Set down the fireplace makeover text, copying everything from "Over a long" down to "old green stone." word for word.

Text block:
Content starts

She lived with that dingy, cracked fireplace surround and front hearth for a while. Once she invested in a few pieces of new furniture for her living room though, Greenhalgh decided to make a change.
“The room has honey-colored wood floors and light walls, so the green ‘marble’ fireplace surround wasn’t really a fit for my new color scheme,” she says. As a renter, she had to find a temporary, reversible solution. So she turned to Amazon Prime for all the materials she’d need to give her fireplace a clean, Carrara marble-like look that better matches her Neoclassical style mantel: peel-and-stick subway and herringbone tiles from Stickgoo, caulk, and a wallpaper smoothing tool kit.
Over a long weekend, with episodes of “Friends” on in the background, Greenhalgh got to work. She started by wiping everything clean and then began measuring the fireplace surround and front hearth, cutting the peel-and-stick products into pieces to fit over the old green stone.
For a little variety, she went with a herringbone repeat for the surround and a coordinating classic staggered subway pattern for the front hearth. Using the squeegee tools in the application kit she ordered, she laid down the pieces, smoothing out any little bubbles that popped up and caulking where needed. “There was a bit of a learning curve, but I got in a groove and made it work,” she says. “The herringbone was much more difficult to match up, but it was also more forgiving for overlaps.”
In the end, the project took about eight hours total and cost around $160, including those extra tools she now has in her toolbox for future peel-and-stick. Now, the fireplace surround and front hearth look as luxe as the trim above it and the columns that flank it. “Honestly, I just love that you don’t notice the fireplace now,” Greenhalgh says. “Walking in the room, it looks like it belongs there and doesn’t draw any attention.”

Content ends

Extracted entries:
Content starts

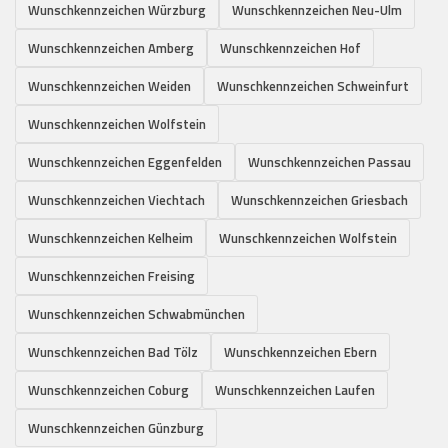
Wunschkennzeichen Würzburg
Wunschkennzeichen Neu-Ulm
Wunschkennzeichen Amberg
Wunschkennzeichen Hof
Wunschkennzeichen Weiden
Wunschkennzeichen Schweinfurt
Wunschkennzeichen Wolfstein
Wunschkennzeichen Eggenfelden
Wunschkennzeichen Passau
Wunschkennzeichen Viechtach
Wunschkennzeichen Griesbach
Wunschkennzeichen Kelheim
Wunschkennzeichen Wolfstein
Wunschkennzeichen Freising
Wunschkennzeichen Schwabmünchen
Wunschkennzeichen Bad Tölz
Wunschkennzeichen Ebern
Wunschkennzeichen Coburg
Wunschkennzeichen Laufen
Wunschkennzeichen Günzburg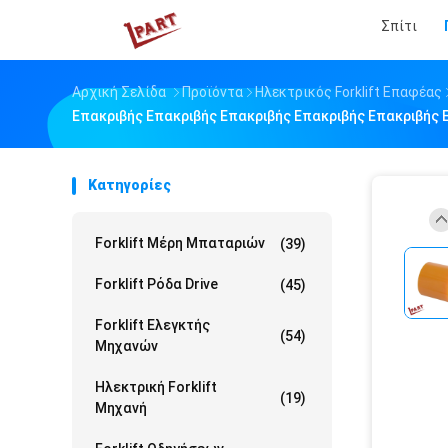
Σπίτι
Αρχική Σελίδα
Προϊόντα
Ηλεκτρικός Forklift Επαφέας
Επακριβής Επακριβής Επακριβής Επακριβής Επακριβής 
Κατηγορίες
Forklift Μέρη Μπαταριών
(39)
Forklift Ρόδα Drive
(45)
Forklift Ελεγκτής
(54)
Μηχανών
Ηλεκτρική Forklift
(19)
Μηχανή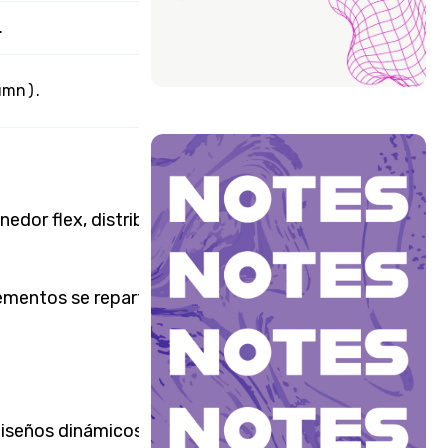
.
lumn).
edor flex, distribuidos
lementos se reparten
 diseños dinámicos o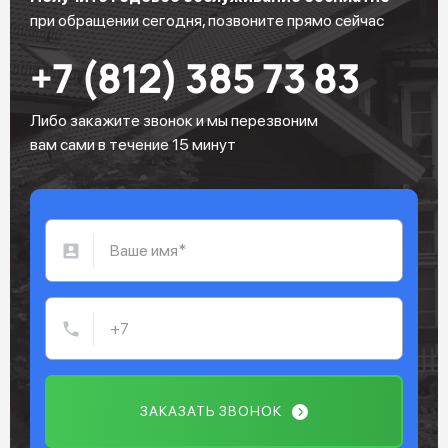
при обращении сегодня, позвоните прямо сейчас
+7 (812) 385 73 83
Либо закажите звонок и мы перезвоним
вам сами в течение 15 минут
ЗАКАЗАТЬ ЗВОНОК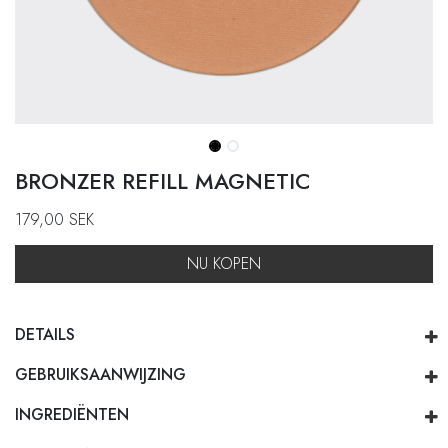
BRONZER REFILL MAGNETIC
179,00
SEK
NU KOPEN
DETAILS
GEBRUIKSAANWIJZING
INGREDIËNTEN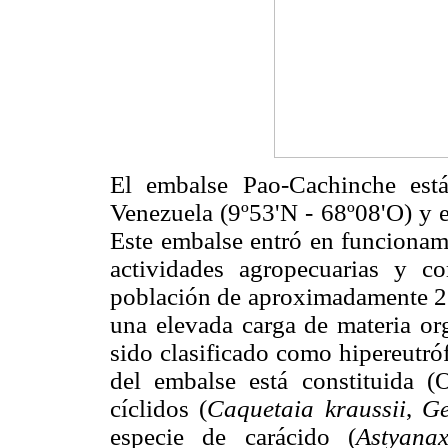
El embalse Pao-Cachinche está
Venezuela (9º53'N - 68º08'O) y e
Este embalse entró en funcionami
actividades agropecuarias y 
población de aproximadamente 2 m
una elevada carga de materia org
sido clasificado como hipereutr
del embalse está constituida (
cíclidos (
Caquetaia kraussii
,
G
especie de carácido (
Astyana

Content ends

Solution to the exercise:
Over a long weekend, with episodes of “Friends” on in the background, Greenhalgh got to work. She started by wiping everything clean and then began measuring the fireplace surround and front hearth, cutting the peel-and-stick products into pieces to fit over the old green stone.